Очевидцы, правда, свидетельствуют об обратном. Американский пианист Леон Флейшер в статусе юного таланта поступил к Шнабелю в обучение и много лет спустя вспоминал, что, исполняя скерцо Бетховена, пианист «вначале заиграл легкий мотивчик, затем подпустил сумрака, потом вновь вернулся к начальной мелодии и все это время играл легко, воздушно, с огоньком в глазах». Репетируя адажио моцартовского фортепианного концерта, он заставлял звуки «словно парить в воздухе. Это была истинная музыка сфер».
В то же время в личном общении Шнабель бывал довольно груб и никогда не шел на компромиссы. «Знаменитое утверждение, что цель оправдывает средства, — говорил он, — относится разве что к дурным средствам, иначе оно было бы абсолютно бессмысленным. Это примерно как слоган „Улыбайтесь!“[80], который предписывает нам улыбаться, когда логичнее было бы возроптать». А роптать он умел.

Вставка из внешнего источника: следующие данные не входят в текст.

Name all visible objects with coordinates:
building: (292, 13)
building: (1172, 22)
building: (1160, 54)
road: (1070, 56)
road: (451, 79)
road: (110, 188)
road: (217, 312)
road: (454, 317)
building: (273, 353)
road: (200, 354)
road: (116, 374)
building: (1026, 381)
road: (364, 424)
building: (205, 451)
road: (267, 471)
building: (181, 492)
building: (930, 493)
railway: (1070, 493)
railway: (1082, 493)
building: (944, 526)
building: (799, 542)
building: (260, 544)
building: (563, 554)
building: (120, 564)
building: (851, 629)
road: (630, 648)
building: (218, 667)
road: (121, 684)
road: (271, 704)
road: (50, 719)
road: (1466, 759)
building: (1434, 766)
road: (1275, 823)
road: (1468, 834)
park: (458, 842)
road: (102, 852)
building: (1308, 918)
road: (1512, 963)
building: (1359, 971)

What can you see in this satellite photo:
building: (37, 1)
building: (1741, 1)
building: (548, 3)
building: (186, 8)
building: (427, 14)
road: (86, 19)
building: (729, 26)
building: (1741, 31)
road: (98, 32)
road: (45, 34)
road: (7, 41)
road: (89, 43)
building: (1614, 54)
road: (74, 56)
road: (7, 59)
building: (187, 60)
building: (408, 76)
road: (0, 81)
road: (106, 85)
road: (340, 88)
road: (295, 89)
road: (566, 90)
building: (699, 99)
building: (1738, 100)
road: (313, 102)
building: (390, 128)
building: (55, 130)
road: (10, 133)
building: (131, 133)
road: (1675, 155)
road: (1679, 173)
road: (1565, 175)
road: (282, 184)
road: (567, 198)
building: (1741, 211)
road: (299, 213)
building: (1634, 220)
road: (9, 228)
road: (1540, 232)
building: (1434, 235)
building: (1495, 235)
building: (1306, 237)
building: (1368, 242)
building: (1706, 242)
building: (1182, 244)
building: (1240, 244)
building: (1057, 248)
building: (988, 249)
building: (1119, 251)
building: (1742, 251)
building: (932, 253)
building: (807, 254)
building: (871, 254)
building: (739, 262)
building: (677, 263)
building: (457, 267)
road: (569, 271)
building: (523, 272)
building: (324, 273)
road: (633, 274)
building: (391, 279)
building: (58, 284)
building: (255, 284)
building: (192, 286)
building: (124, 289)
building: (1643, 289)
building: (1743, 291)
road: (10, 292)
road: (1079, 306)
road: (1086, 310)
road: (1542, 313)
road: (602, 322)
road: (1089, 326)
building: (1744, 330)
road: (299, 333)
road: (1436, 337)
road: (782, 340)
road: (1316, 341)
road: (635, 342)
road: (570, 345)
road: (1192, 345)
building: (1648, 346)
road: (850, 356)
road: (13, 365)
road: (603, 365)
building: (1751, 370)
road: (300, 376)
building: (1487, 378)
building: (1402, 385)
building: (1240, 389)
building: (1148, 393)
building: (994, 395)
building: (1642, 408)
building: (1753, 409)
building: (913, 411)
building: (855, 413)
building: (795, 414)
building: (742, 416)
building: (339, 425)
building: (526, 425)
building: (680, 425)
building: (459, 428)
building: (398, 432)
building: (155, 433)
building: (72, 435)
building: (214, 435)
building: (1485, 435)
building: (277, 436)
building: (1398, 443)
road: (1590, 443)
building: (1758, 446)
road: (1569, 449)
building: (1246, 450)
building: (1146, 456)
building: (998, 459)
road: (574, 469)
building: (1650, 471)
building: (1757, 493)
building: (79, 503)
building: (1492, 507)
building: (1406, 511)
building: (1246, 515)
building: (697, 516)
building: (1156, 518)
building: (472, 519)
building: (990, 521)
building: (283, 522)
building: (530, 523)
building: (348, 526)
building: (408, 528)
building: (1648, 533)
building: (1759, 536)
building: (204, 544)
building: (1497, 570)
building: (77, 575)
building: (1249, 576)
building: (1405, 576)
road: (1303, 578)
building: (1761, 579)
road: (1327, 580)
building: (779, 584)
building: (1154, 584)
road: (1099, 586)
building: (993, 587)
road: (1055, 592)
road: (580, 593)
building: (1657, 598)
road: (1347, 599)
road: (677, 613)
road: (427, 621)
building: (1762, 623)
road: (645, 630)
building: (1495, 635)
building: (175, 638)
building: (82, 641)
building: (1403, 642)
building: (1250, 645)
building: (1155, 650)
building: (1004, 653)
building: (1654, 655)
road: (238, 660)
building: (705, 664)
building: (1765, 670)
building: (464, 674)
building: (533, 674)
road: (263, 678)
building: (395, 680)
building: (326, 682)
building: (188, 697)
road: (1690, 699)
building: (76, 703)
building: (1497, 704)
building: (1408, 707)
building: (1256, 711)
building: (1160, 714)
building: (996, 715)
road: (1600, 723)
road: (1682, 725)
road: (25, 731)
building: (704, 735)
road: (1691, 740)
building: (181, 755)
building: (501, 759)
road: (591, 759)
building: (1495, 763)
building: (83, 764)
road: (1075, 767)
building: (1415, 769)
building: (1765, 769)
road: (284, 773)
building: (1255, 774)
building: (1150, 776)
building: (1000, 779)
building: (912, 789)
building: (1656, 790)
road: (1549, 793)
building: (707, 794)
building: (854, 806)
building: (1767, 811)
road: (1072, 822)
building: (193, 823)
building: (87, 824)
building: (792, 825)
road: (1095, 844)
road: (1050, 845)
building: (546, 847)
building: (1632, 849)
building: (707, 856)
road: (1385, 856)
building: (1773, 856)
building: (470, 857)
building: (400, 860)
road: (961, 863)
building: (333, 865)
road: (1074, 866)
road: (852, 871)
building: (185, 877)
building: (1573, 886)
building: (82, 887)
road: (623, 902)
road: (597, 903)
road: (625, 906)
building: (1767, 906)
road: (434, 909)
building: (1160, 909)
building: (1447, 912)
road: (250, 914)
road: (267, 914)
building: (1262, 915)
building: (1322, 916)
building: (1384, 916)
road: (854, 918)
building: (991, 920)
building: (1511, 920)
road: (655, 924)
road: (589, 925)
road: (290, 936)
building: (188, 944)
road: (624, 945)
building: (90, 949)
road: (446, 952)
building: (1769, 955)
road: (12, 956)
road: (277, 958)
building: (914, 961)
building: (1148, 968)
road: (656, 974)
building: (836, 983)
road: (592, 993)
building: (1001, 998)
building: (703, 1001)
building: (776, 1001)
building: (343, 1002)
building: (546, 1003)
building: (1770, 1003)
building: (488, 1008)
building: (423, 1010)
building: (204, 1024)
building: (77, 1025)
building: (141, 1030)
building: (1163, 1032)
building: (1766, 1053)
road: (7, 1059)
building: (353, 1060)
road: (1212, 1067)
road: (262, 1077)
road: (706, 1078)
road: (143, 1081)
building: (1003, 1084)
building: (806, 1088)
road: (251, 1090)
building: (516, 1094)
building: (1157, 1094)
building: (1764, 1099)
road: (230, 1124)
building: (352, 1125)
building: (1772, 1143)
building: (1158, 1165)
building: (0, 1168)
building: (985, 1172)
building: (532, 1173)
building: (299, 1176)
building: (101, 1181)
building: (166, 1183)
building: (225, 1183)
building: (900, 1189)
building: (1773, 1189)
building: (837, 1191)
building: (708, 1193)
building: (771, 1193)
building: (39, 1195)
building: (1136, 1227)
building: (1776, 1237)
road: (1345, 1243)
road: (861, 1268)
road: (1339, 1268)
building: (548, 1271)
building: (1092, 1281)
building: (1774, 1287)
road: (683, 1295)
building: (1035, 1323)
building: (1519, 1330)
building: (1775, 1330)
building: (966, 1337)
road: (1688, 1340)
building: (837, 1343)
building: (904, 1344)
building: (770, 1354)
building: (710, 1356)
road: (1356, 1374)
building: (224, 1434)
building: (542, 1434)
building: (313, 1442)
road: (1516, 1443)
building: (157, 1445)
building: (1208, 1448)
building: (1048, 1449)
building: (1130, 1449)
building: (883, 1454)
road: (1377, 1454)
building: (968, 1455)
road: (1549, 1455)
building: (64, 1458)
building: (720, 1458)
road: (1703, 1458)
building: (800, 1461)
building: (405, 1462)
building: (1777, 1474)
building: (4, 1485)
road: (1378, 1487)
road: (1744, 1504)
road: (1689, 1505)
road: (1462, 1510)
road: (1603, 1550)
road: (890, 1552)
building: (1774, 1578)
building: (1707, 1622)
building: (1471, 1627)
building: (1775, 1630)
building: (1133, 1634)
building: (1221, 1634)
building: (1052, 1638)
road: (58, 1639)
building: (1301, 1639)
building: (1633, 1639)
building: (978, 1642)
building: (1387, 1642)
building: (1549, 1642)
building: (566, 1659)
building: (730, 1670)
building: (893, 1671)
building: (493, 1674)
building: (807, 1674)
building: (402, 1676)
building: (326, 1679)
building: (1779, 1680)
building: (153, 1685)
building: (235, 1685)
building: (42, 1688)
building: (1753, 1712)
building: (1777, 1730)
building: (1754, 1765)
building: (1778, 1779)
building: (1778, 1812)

Среди других австро-германских пианистов выделялись Рудольф Серкин (1903—1991), уделявший, как и Шнабель, большое внимание внутренней архитектуре музыки, однако в то же время способный на нежное звучание и тонкую, поэтичную фразировку, урожденный чилиец Клаудио Аррау (1903—1991), учившийся в Берлине у Мартина Краузе, который в свою очередь был учеником Листа, а также Альфред Брендель (р. 1931), считавшийся в определенных кругах «новым Шнабелем».